Supongo que es la gran pregunta. De difícil o difíciles respuestas. La fe sólo se transmite “por ósmosis”, sólo se contagia (como el coronavirus) por aerosoles (si se me admite la licencia) de tú a tú, de boca a boca, de aliento a aliento, de gotícula transmitida y recibida… de vida a vida. Y, para ello, “el transmisor” que “contagia fe” tiene que “ser positivo”, tiene que vivir ese hálito que comunica así: con su vida, con sus gestos, con su mirada, con su palabra, con sus actos… ¡todo él! Sin experiencia personal de fe vivida en el Cristo muerto y resucitado, no es posible contagiar fe. Y la resurrección conlleva necesariamente la misión. La resurrección sólo se vive en y desde la comunidad creyente. No es un asunto de francotiradores bienintencionados, la comunidad es “el brote” contagiado de Vida que transmite Vida.

Jesús se presenta a su comunidad reunida, asustada, confinada, con las puertas cerradas por miedo. El mismo miedo nuestro a la vida, a sacudirnos para siempre el Mal que nos acecha y enturbia. Tomás necesitó ver para creer, como posiblemente nos ocurre a nosotros, tan sensitivos, tan racionalistas, tan acostumbrados a creer sólo lo que vemos, palpamos, comprobamos… ¡Creemos muchos bulos y falsas noticias, pero nos cuesta creer la Verdad!
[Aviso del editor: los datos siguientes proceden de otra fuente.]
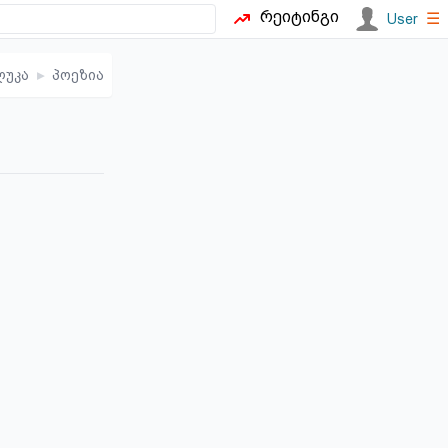
რეიტინგი
☰
User
ლუკა
▸
პოეზია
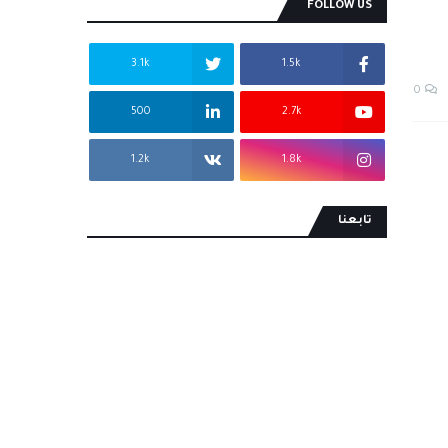
FOLLOW US
3.1k
1.5k
0
500
2.7k
1.2k
1.8k
تابعنا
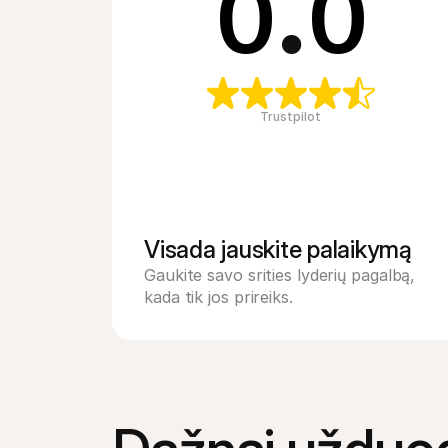
0
.
0
Trustpilot
Visada jauskite palaikymą
Gaukite savo srities lyderių pagalbą, 
kada tik jos prireiks.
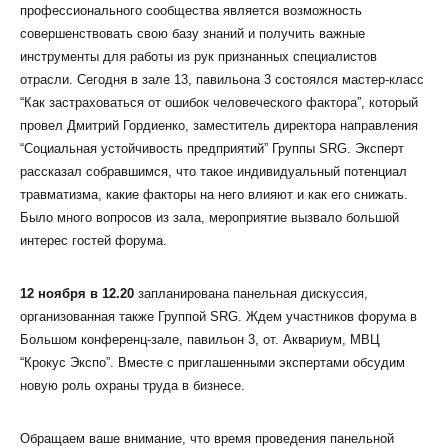
профессионального сообщества является возможность
совершенствовать свою базу знаний и получить важные
инструменты для работы из рук признанных специалистов
отрасли. Сегодня в зале 13, павильона 3 состоялся мастер-класс
“Как застраховаться от ошибок человеческого фактора”, который
провел Дмитрий Гордиенко, заместитель директора направления
“Социальная устойчивость предприятий” Группы SRG. Эксперт
рассказал собравшимся, что такое индивидуальный потенциал
травматизма, какие факторы на него влияют и как его снижать.
Было много вопросов из зала, мероприятие вызвало большой
интерес гостей форума.
12 ноября в 12.20
запланирована панельная дискуссия,
организованная также Группой SRG. Ждем участников форума
в
Большом конференц-зале, павильон 3, от. Аквариум, МВЦ
“Крокус Экспо”. Вместе с приглашенными экспертами обсудим
новую роль охраны труда в бизнесе.
Обращаем ваше внимание, что время проведения панельной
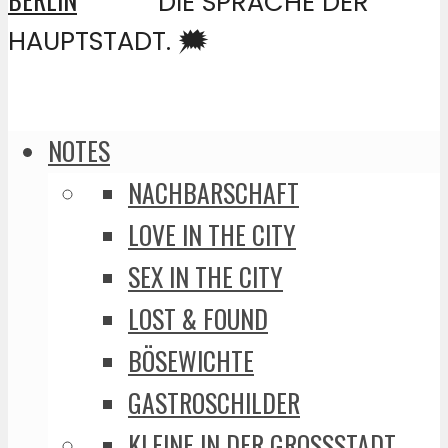
DIE SPRACHE DER
HAUPTSTADT. 🗯️
NOTES
NACHBARSCHAFT
LOVE IN THE CITY
SEX IN THE CITY
LOST & FOUND
BÖSEWICHTE
GASTROSCHILDER
KLEINE IN DER GROSSSTADT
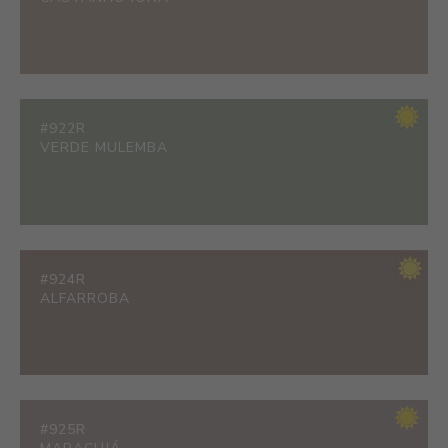
#922R
VERDE MULEMBA
#924R
ALFARROBA
#925R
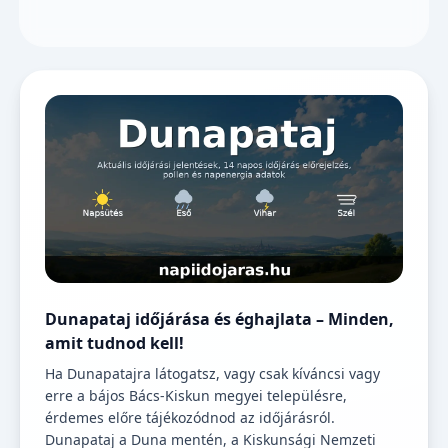
Dunapataj időjárása és éghajlata – Minden,
amit tudnod kell!
Ha Dunapatajra látogatsz, vagy csak kíváncsi vagy
erre a bájos Bács-Kiskun megyei településre,
érdemes előre tájékozódnod az időjárásról.
Dunapataj a Duna mentén, a Kiskunsági Nemzeti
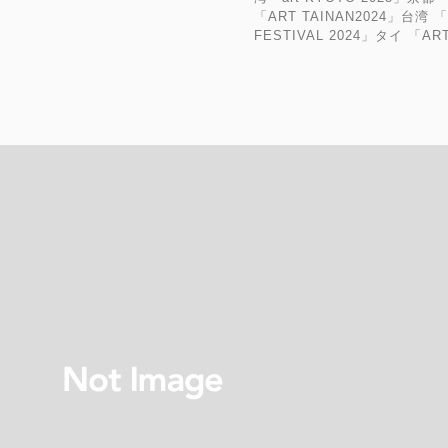
「ART TAINAN2024」台湾 
FESTIVAL 2024」タイ 「AR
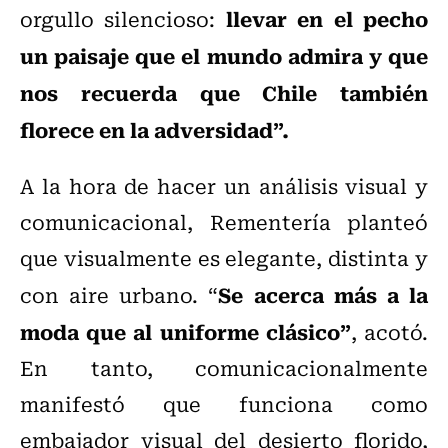
llevar en el pecho
orgullo silencioso:
un paisaje que el mundo admira y que
nos recuerda que Chile también
florece en la adversidad”.
A la hora de hacer un análisis visual y
comunicacional, Rementería planteó
que visualmente es elegante, distinta y
Se acerca más a la
con aire urbano. “
moda que al uniforme clásico”
, acotó.
En tanto, comunicacionalmente
manifestó que funciona como
embajador visual del desierto florido,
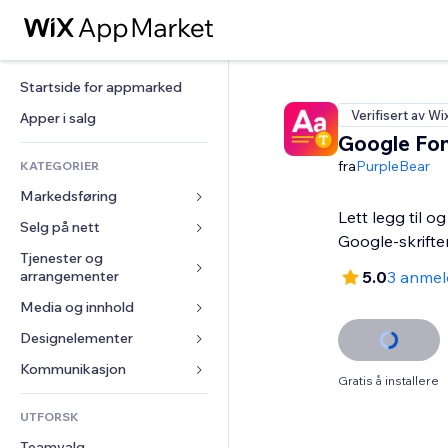
Startside for appmarked
Verifisert av Wi
Apper i salg
Google Fo
fra
PurpleBear
KATEGORIER
Markedsføring
Lett legg til o
Selg på nett
Annonser
Google-skrifter
Mobil
Tjenester og 
Apper for butikker
arrangementer
5.0
3 anmel
Analyser
Frakt og levering
Media og innhold
Hoteller
Sosiale medier
Selg-knapper
Arrangementer
Designelementer
Galleri
SEO
Nettkurs
Restauranter
Musikk
Engasjement
Kart og navigasjon
Kommunikasjon 
On-demand-utskrift
Gratis å installere
Eiendom
Podkaster
Nettstedsoppføringer
Personvern og sikkerhet
Regnskap
Skjemaer
UTFORSK
Bookinger
Fotografi
E-post
Klokke
Kuponger og fordelsprogram
Blogg
Teamvalg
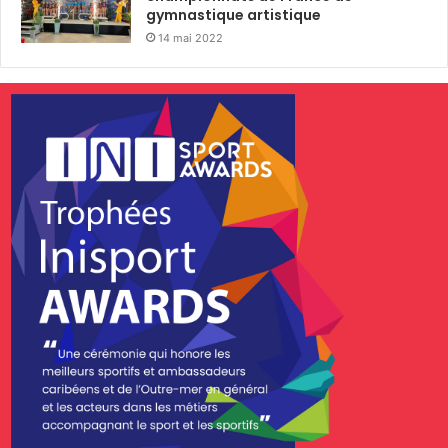
gymnastique artistique
14 mai 2022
Quizás porque sólo la Verdad nos salva desde el Amor. Y la Pascua es Amor. Jesús de Nazaret fue resucitado, fue glorificado por el Padre, por la fuerza del Espíritu de la Vida. El Jesús del viernes santos es el mismo que el Cristo de la fe resucitado el domingo en la madrugada. Dios lo exaltó para siempre desde el Misterio insondable del amor de su amor a su Hijo y a toda la Humanidad. Ese domingo, y cada día, desde entonces, Dios responde al grito/pregunta, desolador, terrible, insoportable, de Jesús/Humanidad desde lo más hondo de la Cruz inevitable: “Padre, ¿por qué me has abandonado?”. Y la respuesta del Padre es la Vida, la Vida plena y en abundancia. Dios no se quedó mudo o indiferente ante el grito del Hijo, y nos incorporó a nosotros a esa misma esperanza/promesa de Vida para siempre. Para que podamos decir con Tomás: “Señor mío y Dios mío”.